Дархан, как хозяин и как хулан, изо всех сил старался что-то поправить, направить разговор в прежнее, безмятежное русло. Он говорил больше всех, и все о своем брате, в каждой истории подчеркивая его ум, рассудительность и справедливость. Остальные хуланы кивали головой, поддакивали, но разговор никто не подхватывал, слова обрывались, будто ветхая веревка в руках.
Еле досидев приличествующий срок до заката, хуланы один за другим начали уходить – атмосфера и вправду была невыносимой. Наконец в юрте остались только шаман Эгэху, сам Дархан и Аю, молчаливо возившаяся в своем углу. Ее судьба тоже была уже решена: по обычаю, вдова переходила к брату мужа. Пусть у Дархана уже была еще одна жена, но в таких случаях это дозволялось. При этом каждая из них будет жить в своей юрте, а муж будет обязан оделять равным вниманием обеих.
– Тяжко мне, – после долгого молчания сказал Дархан, растирая пятерней грудь. – Тяжко мне без брата моего Хэчу…
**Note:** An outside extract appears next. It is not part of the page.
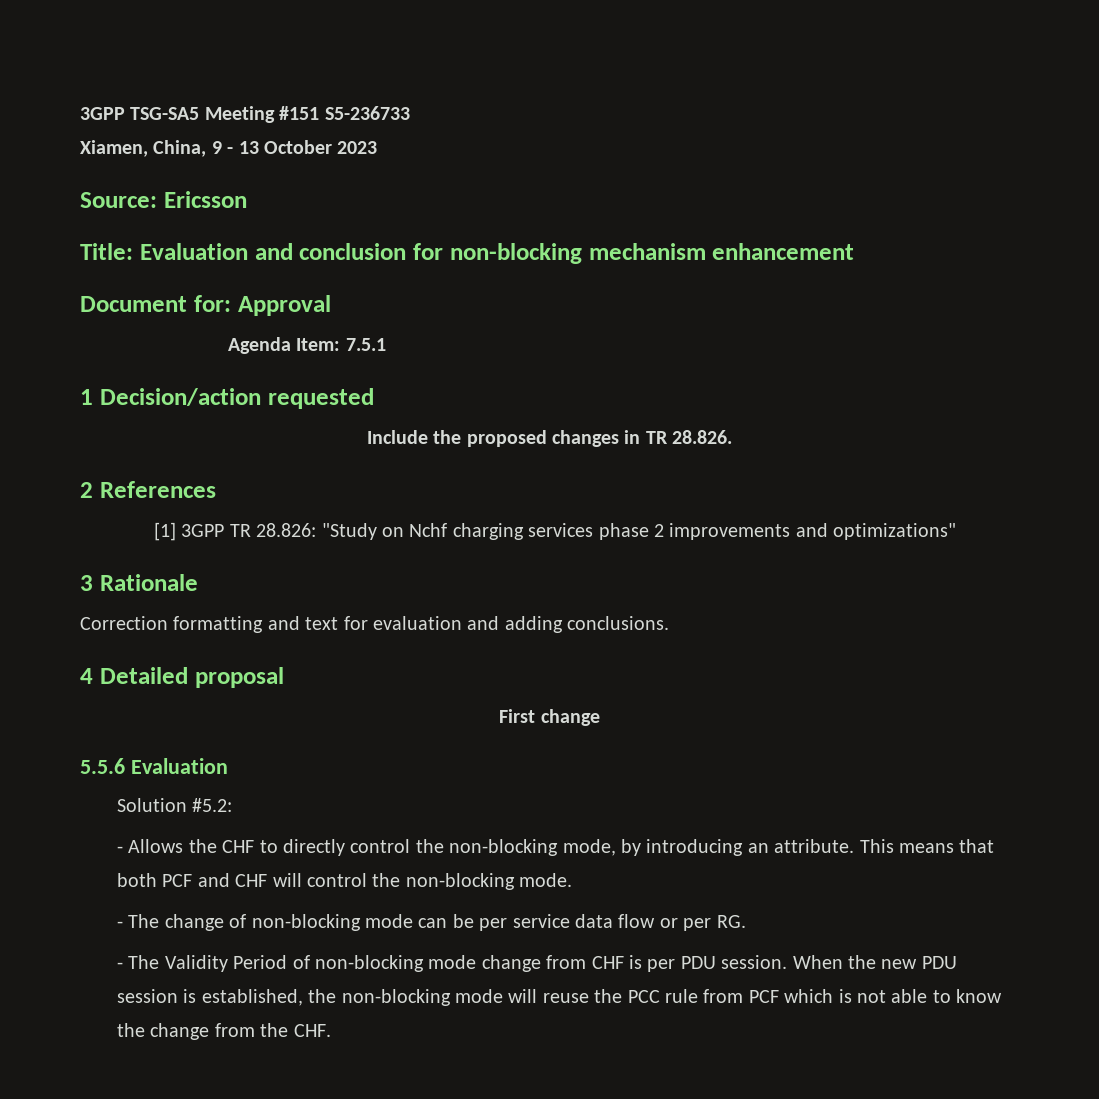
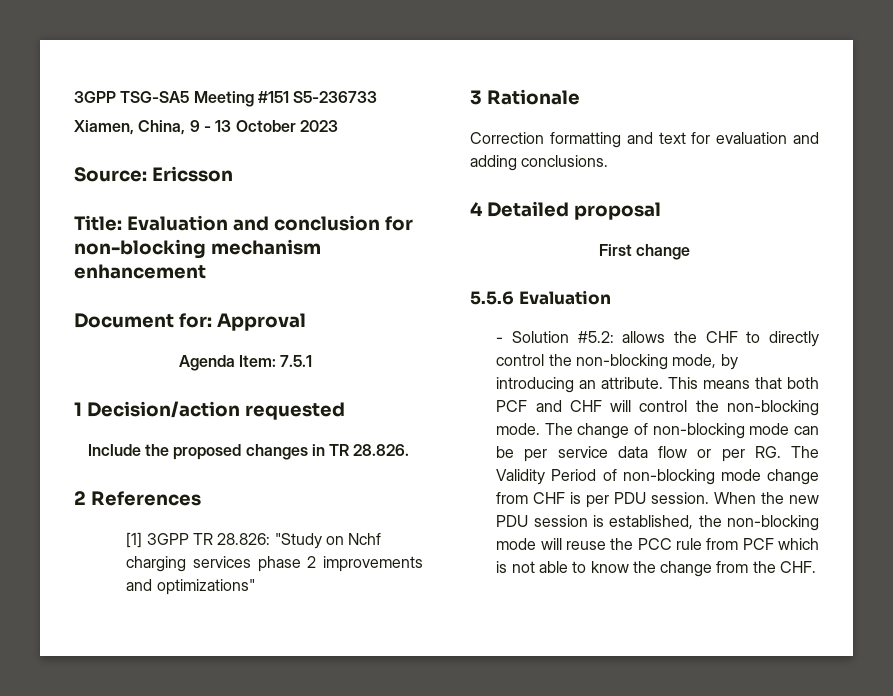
(228, 766) none -> [496,337,504,343] -
[117,839,184,853] // - Allows -> [622,331,666,343] allows
[117,921,124,928] // - -> (541, 429) none
[117,962,124,969] // - -> (781, 452) none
– Духи молчат об убийце, – покачал головой шаман. – Видно, есть на то своя причина…
– Но так продолжаться не может. – Дархан кивнул головой на дверь. – Уже все друг друга подозревают, Бугухай и Олбо вовсю друг на друга валят, Шалдой уже открыто меня обвиняет…
– Да, в любой момент свара может вспыхнуть. – Шаман засунул в рот трубку из можжевелового корня и выпустил в воздух клуб голубоватого дыма. У него сильно выступали передние зубы, и это придавало ему сходство с большой выдрой. Тонкие косички на бугристой, с изрядными проплешинами голове мелко подрагивали.
– Да прости мне мою неразумность, мудрый Эхэгу, – доверительно нагнувшись, чтобы не услышала даже Аю, прошептал Дархан. – А прекратить все пересуды надо. Потому что сейчас убийца затаился и ведет себя осторожно, не выдает себя. Пока на него может пасть подозрение, он и будет себя так вести. Значит, надо навести всех на ложный след.
Шаман поднял брови.
– И что же ты предлагаешь, хулан? – спросил он не без яда в голосе.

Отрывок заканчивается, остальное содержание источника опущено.